Rami Abdul-Rahman, who heads the British-based Syrian Observatory for Human Rights, described the attacks in Homs as a kind of "hysteria" as government forces desperately try to get the situation there under control ahead of the monitors' arrival.
"The observers are sitting in their hotel in Damascus while people are dying in Homs," he said.
The Observatory called on the monitors "to head immediately to Baba Amr to be witnesses to the crimes against humanity that are being perpetrated by the Syrian regime."

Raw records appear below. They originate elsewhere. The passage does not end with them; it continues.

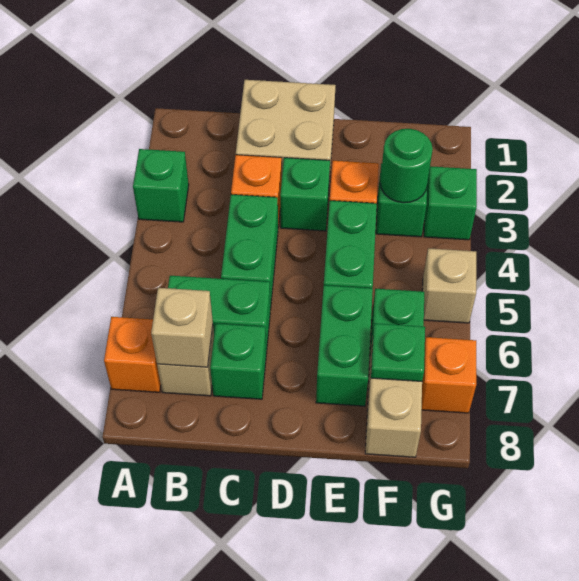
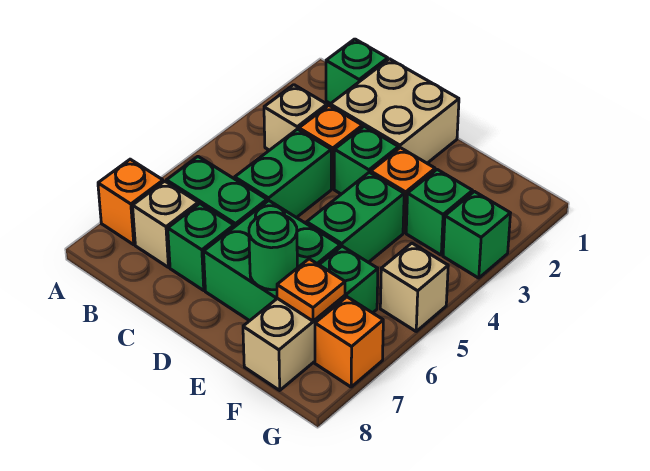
green 1x1 brick [133,149,189,222] -> green 1x1 brick moved to [326,39,388,104]
tan 1x1 brick [151,288,213,367] -> tan 1x1 brick moved to [264,85,327,150]
green 1x2 brick [316,285,373,406] -> green 2x2 brick [204,201,340,321]
green 1x1 round brick [380,129,433,203] -> green 1x1 round brick moved to [249,212,297,290]
green 1x1 plate [371,323,425,381] -> orange 1x1 plate [277,259,345,321]

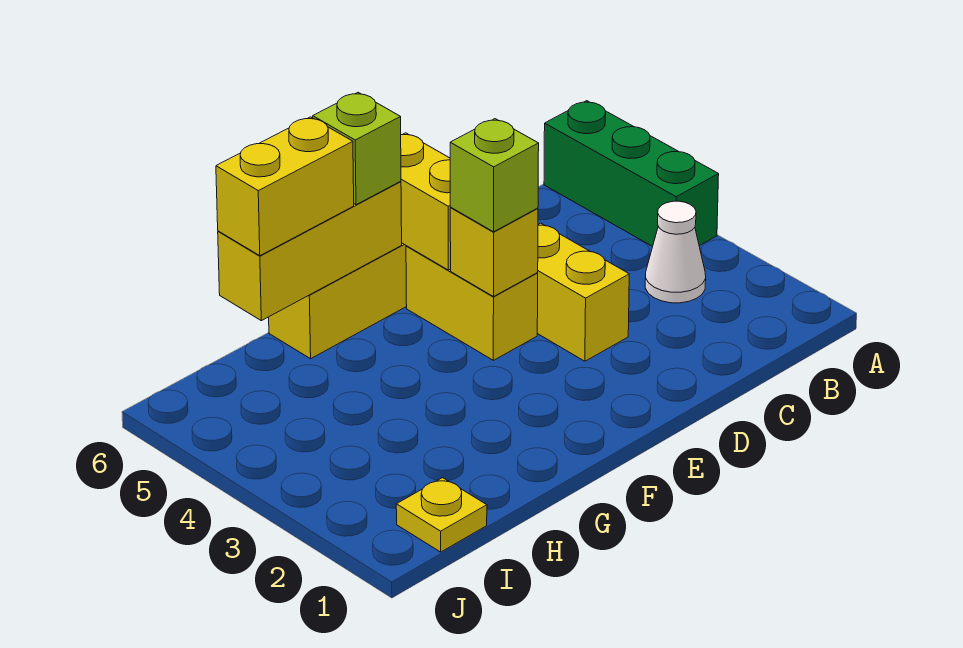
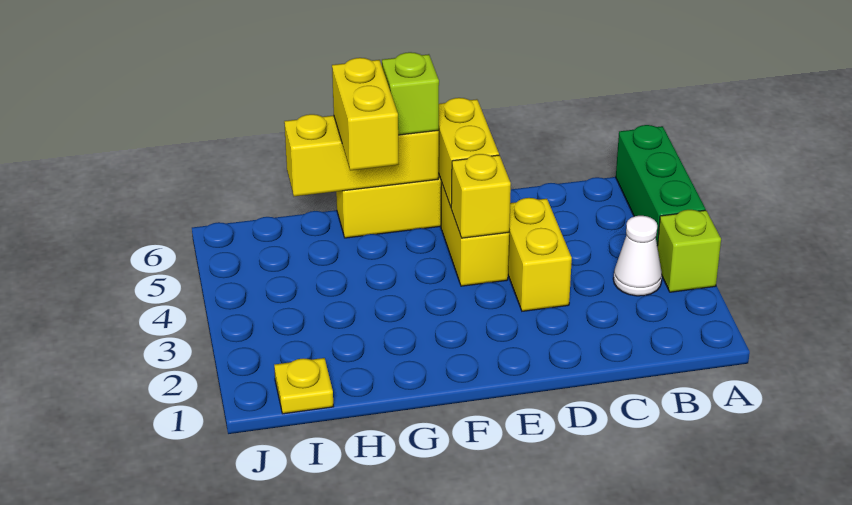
lime 1x1 brick [450,119,539,232] -> lime 1x1 brick moved to [657,210,721,292]
yellow 1x2 brick [216,117,354,256] -> yellow 1x2 brick turned to [332,58,399,171]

France expressed strong concerns about the continued deterioration of the situation in Homs and urged Syria's government to allow Arab League observers immediate access. French Foreign Ministry spokesman Bernard Valero said Syrian authorities should allow the observers access to the city "starting this afternoon."
Although Syria showed no sign of altering its course, the Arab League said it was going ahead and officials declined to comment on the continued crackdown. Arab League chief Nabil Elaraby said 70 Arab monitors will arrive in the evening to join an advance team. Elaraby told reporters after meeting with the observers in Cairo that the mission will begin its work Tuesday. Up to 500 monitors are to be eventually deployed.
Anwar Malek, a member of the monitoring mission, insisted they will have absolute freedom of movement in Syria, adding that the team will travel to flashpoint cities including Homs, Aleppo, Daraa, Idlib and Hama. He and other observers refused to disclose the exact travel itinerary, saying they preferred to maintain some secrecy to ensure the mission's success.
Assad stalled for weeks on agreeing to the Arab League plan and signed only after the League threatened to turn to the U.N. Security Council to help stop the violence.
The opposition believes the authoritarian leader is only trying to buy time and forestall more international sanctions and condemnation.
Amateur videos posted by activists on the Internet showed gruesome footage of at least four corpses lying in pools of blood in front of a house in Baba Amr, where they reportedly died from mortar shells that struck the neighborhood.
Men could be heard crying for help and women wailing in the video, which also showed several destroyed homes and cars.
A resident of a neighborhood next to Baba Amr said he heard "loud explosions" throughout the night and Monday morning.
"It doesn't stop," he told The Associated Press on condition of anonymity, for fear of reprisals.
The Local Coordination Committees activist network also reported intense shelling "targeting homes and anyone who moves" in Baba Amr.